O exercício da política que deveria constituir-se em actos de sublime nobreza, está hoje pelo ralo abaixo. Dir-se-á que sempre foi assim. A minha percepção é que resvala em acelerada velocidade. A mentira é avassaladora. Enganar os eleitores, tenho essa convicção, constitui o primeiro passo das mentes que nos rodeiam. Já não tenho paciência para certos quadros da vida real.
Não quero comentar os resultados por respeito à decisão do povo chamado a decidir. Mas há pelo menos duas situações que me desagradam enquanto cidadão:
1ª Foi várias vezes repetido, pela boca do Dr. Miguel Albuquerque, que se demitia caso a coligação PSD/CDS não obtivesse uma maioria absoluta. Ele não salientou que se demitiria caso não conseguisse formar governo.
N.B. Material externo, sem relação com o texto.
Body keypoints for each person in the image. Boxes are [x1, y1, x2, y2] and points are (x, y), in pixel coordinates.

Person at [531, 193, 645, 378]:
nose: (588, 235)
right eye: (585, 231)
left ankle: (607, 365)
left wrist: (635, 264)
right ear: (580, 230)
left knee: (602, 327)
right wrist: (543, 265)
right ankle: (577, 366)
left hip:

Foi muito claro, vou-me embora porque "não vou engolir sapos, nem vou fazer coligações com partidos anti-autonomistas - Observador / 06 de Setembro de 2023. Presumo que esta posição ajudou a determinar o sentido de voto de muitos eleitores.
2ª Na noite eleitoral de ontem apagou, completamente, aquilo que tinha dito aos eleitores, ao jeito de quem diz "eu estava a brincar!" E mais, adiantou que elaborará uma proposta dentro de 24 a 48 horas, não tendo sido claro se a putativa solução seria de incidência parlamentar ou de integração numa coligação a três. Sublinha o Dnotícias de hoje: "O futuro faz-se agora a três". O director do Diário tem razão: "(...) Por este andar, antes de bater com estrondo no rochedo, na próxima paragem a "arca de Noé" arrisca-se a ir ao fundo". Pedro Nunes, comentador da emissão televisiva do DN caracterizou tudo isto de "fossadinha". É isso.
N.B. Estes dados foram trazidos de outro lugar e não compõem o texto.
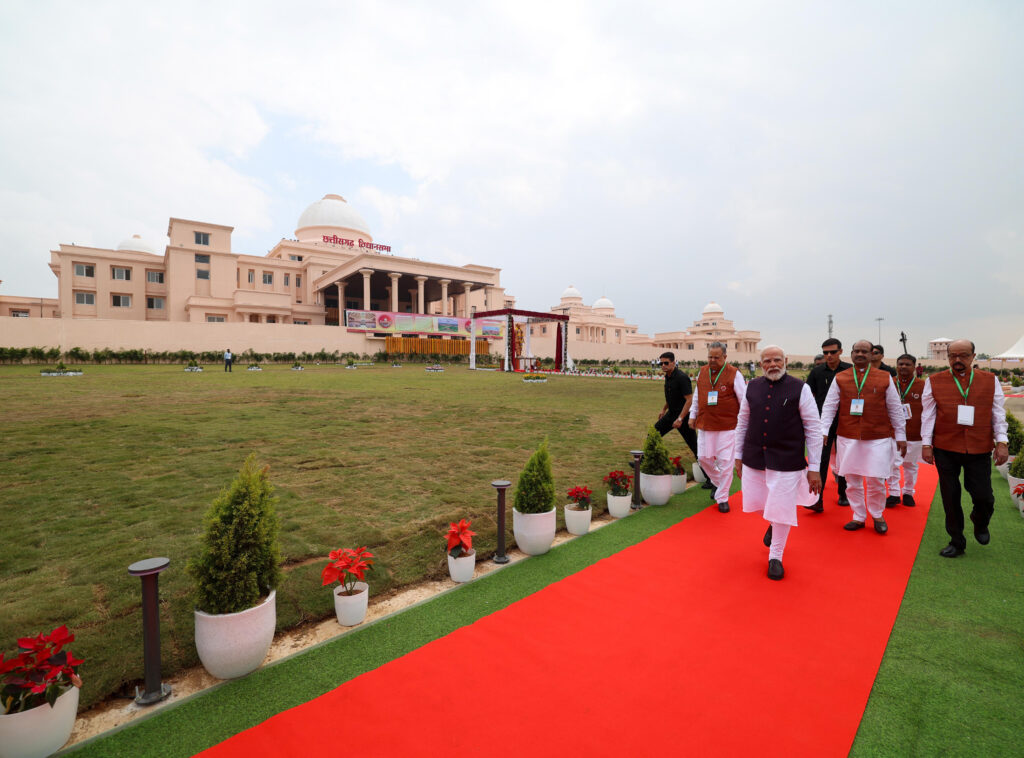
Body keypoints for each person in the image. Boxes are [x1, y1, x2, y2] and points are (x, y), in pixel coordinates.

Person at [733, 345, 822, 580]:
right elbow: (742, 422)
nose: (772, 365)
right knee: (758, 503)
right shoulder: (752, 387)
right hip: (755, 457)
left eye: (777, 360)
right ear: (760, 364)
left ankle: (776, 556)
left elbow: (814, 428)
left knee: (782, 508)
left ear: (786, 361)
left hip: (787, 459)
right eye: (767, 361)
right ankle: (773, 523)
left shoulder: (801, 388)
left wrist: (814, 468)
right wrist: (738, 455)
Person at [921, 339, 1009, 558]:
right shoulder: (934, 381)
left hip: (979, 447)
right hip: (945, 447)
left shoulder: (990, 380)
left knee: (984, 496)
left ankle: (980, 520)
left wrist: (1002, 442)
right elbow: (928, 415)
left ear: (973, 356)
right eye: (953, 356)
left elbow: (998, 413)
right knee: (950, 496)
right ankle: (957, 541)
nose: (957, 360)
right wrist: (926, 444)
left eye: (963, 355)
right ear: (948, 357)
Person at [820, 340, 907, 534]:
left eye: (864, 351)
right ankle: (858, 516)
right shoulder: (841, 377)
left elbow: (895, 408)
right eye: (856, 351)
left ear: (871, 355)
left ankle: (877, 514)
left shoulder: (884, 377)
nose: (860, 354)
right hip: (848, 436)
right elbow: (829, 405)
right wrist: (823, 430)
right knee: (852, 480)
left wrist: (901, 434)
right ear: (851, 354)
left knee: (876, 479)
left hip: (878, 437)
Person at [688, 341, 746, 512]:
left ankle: (723, 498)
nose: (712, 360)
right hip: (705, 424)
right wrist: (692, 415)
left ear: (725, 357)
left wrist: (744, 424)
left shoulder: (734, 373)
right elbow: (697, 396)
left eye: (716, 357)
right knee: (703, 458)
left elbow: (744, 400)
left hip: (728, 426)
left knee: (725, 462)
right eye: (710, 357)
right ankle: (719, 483)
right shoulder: (703, 371)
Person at [804, 337, 852, 511]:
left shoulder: (850, 370)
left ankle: (844, 494)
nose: (829, 355)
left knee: (844, 459)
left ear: (841, 351)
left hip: (846, 422)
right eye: (825, 353)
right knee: (821, 460)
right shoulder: (817, 372)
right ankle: (818, 499)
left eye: (833, 352)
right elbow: (807, 396)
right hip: (822, 424)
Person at [885, 354, 926, 508]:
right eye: (900, 364)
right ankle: (894, 493)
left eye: (907, 364)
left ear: (914, 367)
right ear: (896, 366)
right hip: (892, 432)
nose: (903, 367)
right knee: (892, 464)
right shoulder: (889, 383)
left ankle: (908, 493)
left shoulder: (923, 385)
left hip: (914, 431)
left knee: (910, 465)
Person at [654, 352, 703, 475]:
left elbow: (689, 400)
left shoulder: (682, 377)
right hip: (671, 414)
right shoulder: (668, 376)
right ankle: (645, 460)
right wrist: (663, 409)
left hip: (684, 417)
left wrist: (680, 419)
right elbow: (672, 396)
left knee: (695, 446)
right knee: (654, 433)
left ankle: (710, 478)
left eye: (666, 363)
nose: (663, 366)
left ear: (673, 362)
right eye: (661, 363)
Ora, estamos aqui perante duas situações que, enquanto cidadão, me arrepiam. Por um lado, a demissão que não se concretiza, o que significa faltar à palavra. Se é assim neste caso, questiono, em tantos outros como será?; por outro, todos sabemos que não é em uma ou duas horas que se soluciona um problema de governação estável. Os partidos têm posicionamentos ideológicos próprios e têm os seus programas diferenciadores naquilo que os caracteriza estruturalmente. Quando é admitido que em 24 a 48 horas estará tudo resolvido, isto significa que, antes do acto eleitoral, existiram conversações/negociações sobre os quadros que, eventualmente, pudessem resultar das eleições. Nem houve o pudor de assumir que "amanhã iniciaremos contactos". Foi logo à primeira: temos solução e vamos apresentá-la.
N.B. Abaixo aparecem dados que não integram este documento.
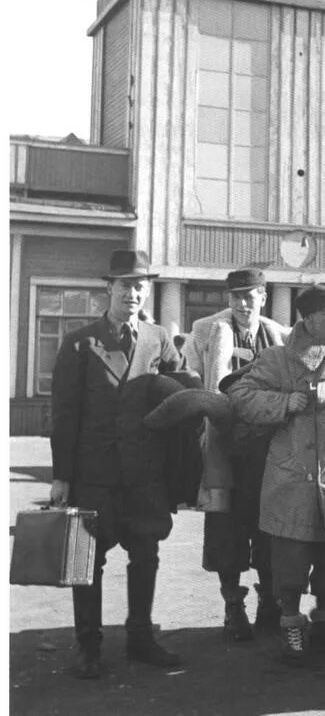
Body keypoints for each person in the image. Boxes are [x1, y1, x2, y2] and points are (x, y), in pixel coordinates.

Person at [227, 282, 325, 664]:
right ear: (308, 319)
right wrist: (283, 402)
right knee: (291, 560)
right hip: (292, 477)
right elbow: (239, 396)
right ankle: (291, 624)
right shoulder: (278, 358)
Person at [50, 250, 185, 679]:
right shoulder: (80, 341)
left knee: (145, 556)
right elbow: (64, 414)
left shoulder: (158, 338)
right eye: (125, 284)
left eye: (140, 285)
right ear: (108, 288)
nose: (133, 292)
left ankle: (141, 638)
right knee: (85, 563)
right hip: (95, 476)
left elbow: (178, 397)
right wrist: (61, 477)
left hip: (144, 476)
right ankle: (88, 646)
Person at [182, 267, 287, 640]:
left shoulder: (279, 335)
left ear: (264, 296)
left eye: (251, 295)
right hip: (226, 449)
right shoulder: (205, 330)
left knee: (270, 529)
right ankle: (232, 605)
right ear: (228, 299)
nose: (244, 303)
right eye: (236, 297)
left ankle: (269, 602)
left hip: (268, 452)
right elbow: (192, 378)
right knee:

Deduz-se daqui que o eleitorado foi, novamente, levado ao engano. Votou sem conhecer todos os dados do processo: as eventuais conversações, os acordos, as cedências, os arranjos parlamentares ou de integração no governo, enfim, tudo o que devia ser claro e muito, muito transparente. De facto, uma "fossadinha" nas costas dos eleitores.
Significa isto que faltam no exercício da política referências de honestidade e integralidade. É o poder pelo poder numa espécie de vale tudo. E está cada vez pior.